The senior citizens lock heads over a game of chess on the back porch while Sixty Minutes gets to the bottom of the vice president on a portable TV.
The exhausted wife sits in the center of her garden and glows while a wayward husband inflicts his wrath on the corporate world and future children remain frozen in time.
The good son takes out the trash without being asked, runs a bath for his little sister, removes his toy soldiers from the dinner table, reads more Edgar Allan Poe, keeps all evil thoughts to himself.

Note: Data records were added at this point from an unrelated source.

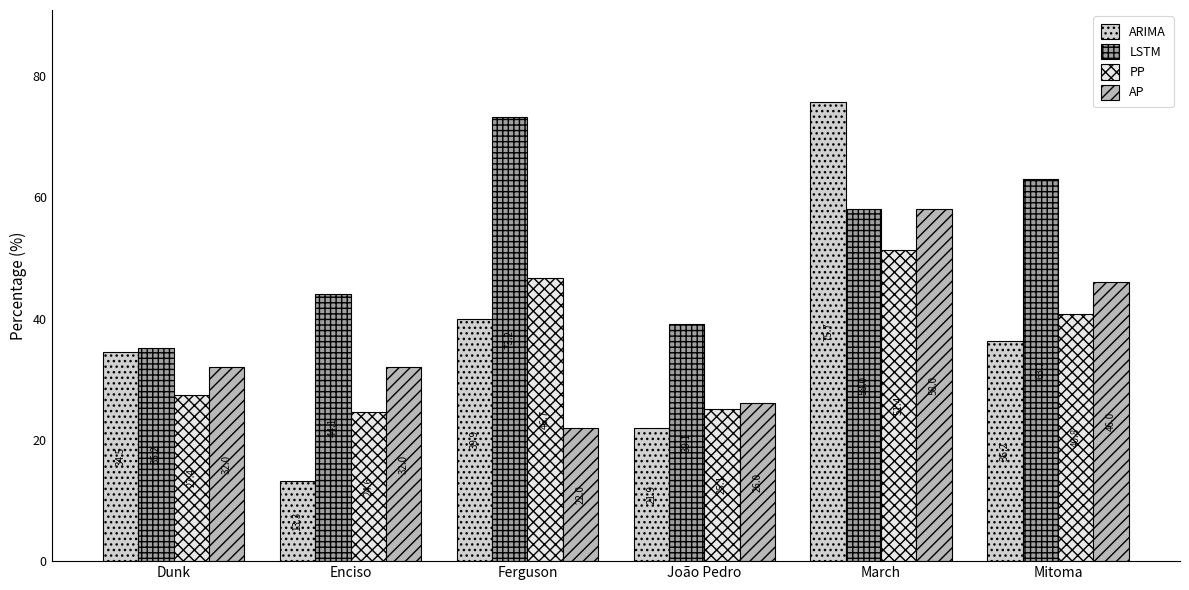

How many bars are there in total?

24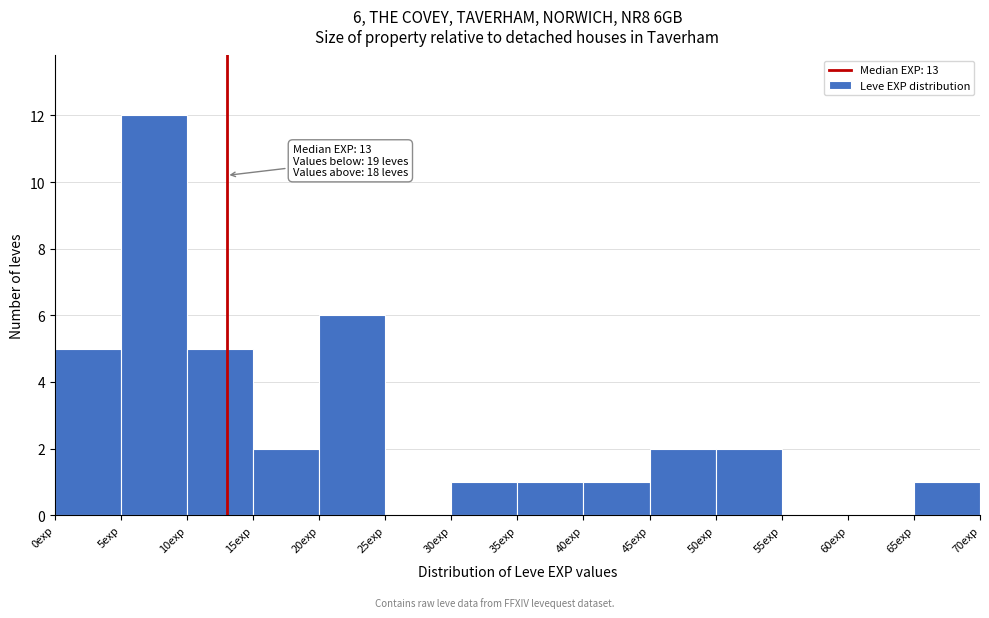

Which range on the x-axis has the tallest bar?

5 to 10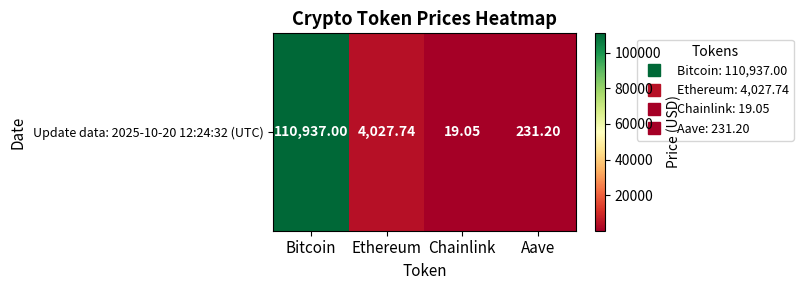

What is the average value?

28803.7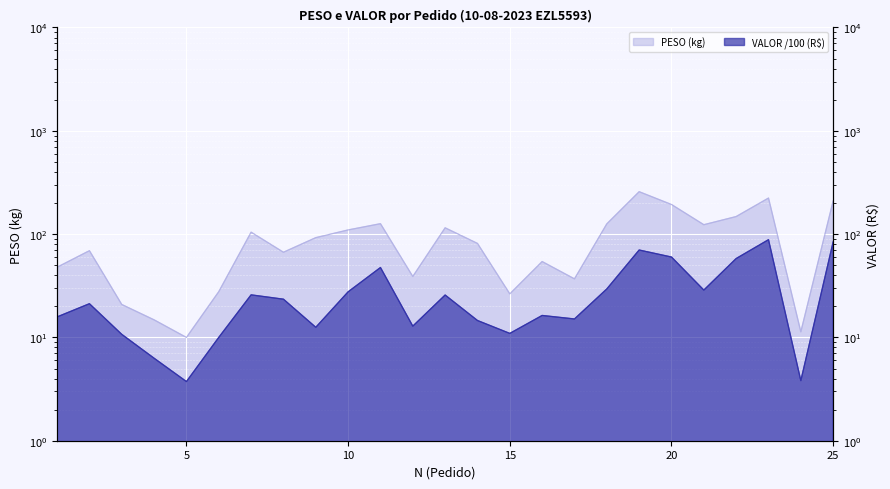

What is the value of the PESO point at the 13th from the left?

115.1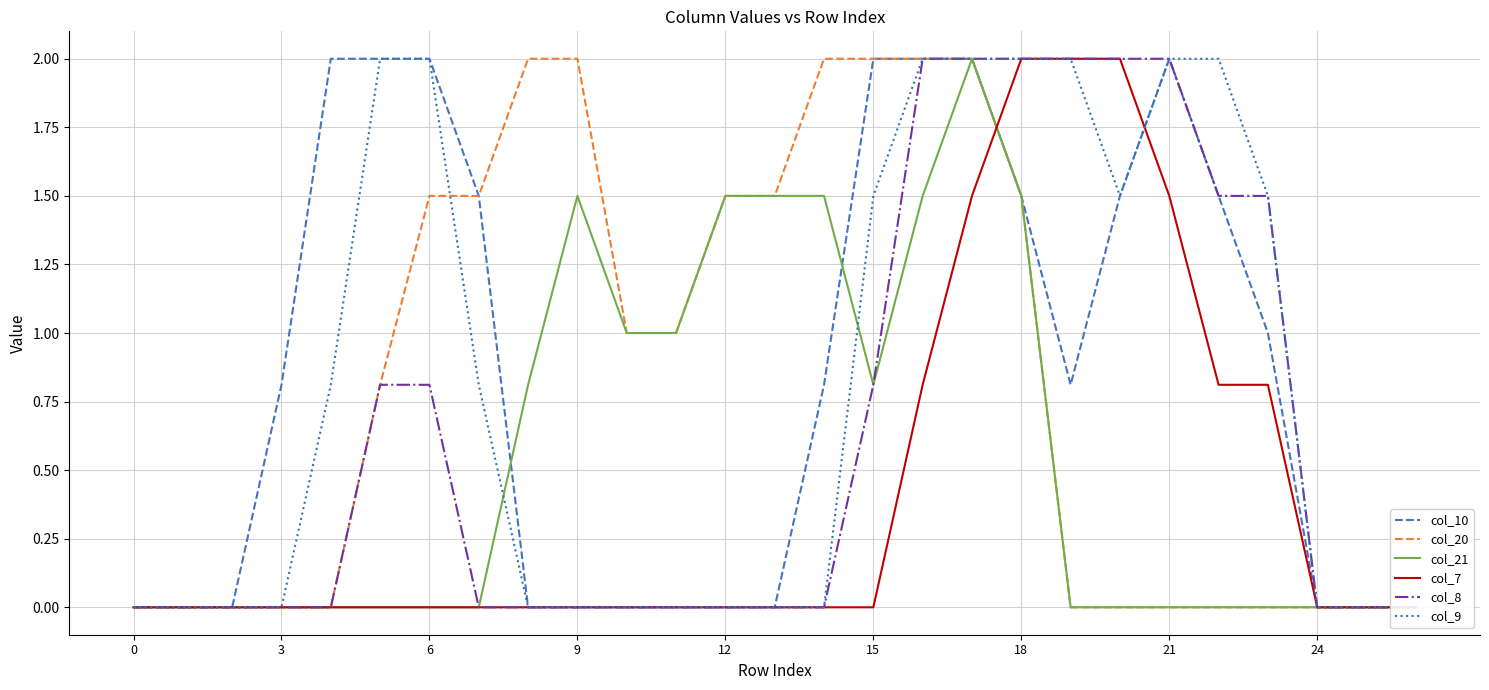

Rank the series by their maximum value, from lowest to highest.

col_10, col_20, col_21, col_7, col_8, col_9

The loitering crow eyes the remains of a sweet and sour TV dinner that had been purposely dumped at the edge of the driveway before the first sprinkle had turned into a downpour.
The young woman who had just outmaneuvered a brown bear is clipped by a passing car before she has had a chance to change her luck.
The family of skunks runs into a wounded possum behind the prison chapel on a moonlit night in July.
The fire victims appear on the network news in order to thank their lucky but singed stars that the winds died down long enough for the water drops to blanket the remaining structures.
The movie people point the bright lights toward the mausoleum and call for action.
The light changes from red to green allowing a well-equipped infantry of middle school recruits to advance into a hapless neighborhood with full carte blanche privileges.
The morning sky brushes up against a battered sphinx that has been nervously shaking off its protective scaffolding.
The local librarian with an imported limp posts teenage constellations above the sliding doors to the meeting room where Earth Day becomes latticework for the undead.
The Santa Ana wind carries all the crickets rescued from bathtubs, sinks, and closets on a new journey across the deserted streets of commerce.
The midnight coyotes rush north to drink from a glistening trench that has been cut near exposed sprinkler heads.
The homeless man returns to his side of the philosophical divide with a skinny dog under his feet.